Foto di mana Daniel telah membeli dan membayar barang. Sebagian sepertinya untukku. Pria itu memang Casanova. Bak playboy andal, membelikan barang-barang untukku dan Clara, mungkin tujuannya agar bisa menyenangkan keduanya.

"Kerja yang bagus. Selain ini, apa lagi?" Aku memasukkan amplop ke dalam tas. Nantinya, akan membeli yang Daniel berikan pada Clara. Supaya wanita itu hatinya kian panas membara.

"Di weekend, Pak Daniel beserta istri akan pergi ke Lombok. Kami pun sudah menemukan lokasi mereka menginap nanti. Berikut dengan jadwal penerbangan. Jika Nona Lissa mau, kami bisa siapkan semuanya agar bisa berangkat bersamaan dengan mereka."

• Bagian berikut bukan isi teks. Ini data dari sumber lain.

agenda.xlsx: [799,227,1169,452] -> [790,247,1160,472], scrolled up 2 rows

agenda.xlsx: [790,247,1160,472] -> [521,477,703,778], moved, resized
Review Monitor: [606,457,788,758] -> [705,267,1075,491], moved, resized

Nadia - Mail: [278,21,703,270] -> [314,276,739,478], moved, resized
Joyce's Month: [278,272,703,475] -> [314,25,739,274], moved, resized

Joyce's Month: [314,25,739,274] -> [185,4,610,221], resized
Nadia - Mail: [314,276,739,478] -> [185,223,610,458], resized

Aku pun menghela. Ternyata Daniel masih sedikit memberi hatinya pada Clara. Tak seperti ucapannya yang selalu menggaungkan, jika cinta dan sayang hanya untukku seorang. Sudah kuduga, itu hanya pemanis bibir yang jelas seperti dibubuhi bahan pengawet. Rasa manisnya hanya buatan dan mudah luntur.

"Oke. Terus kerjakan apa yang sudah aku perintahkan. Jangan lupa, kabari rutin. Uang bayaran Minggu ini, aku transfer sekarang juga. Terima kasih." Aku pun bangkit dari kursi. Meninggalkan pria yang matanya terlihat jelalatan jika berbincang denganku. Sepertinya hanya Dokter Rama yang mempunyai otak lurus. Walau sikap seperti itu, justru memunculkan kekhawatiran tersendiri. Ditakutkan ia mempunyai kelainan. Semoga saja tidak.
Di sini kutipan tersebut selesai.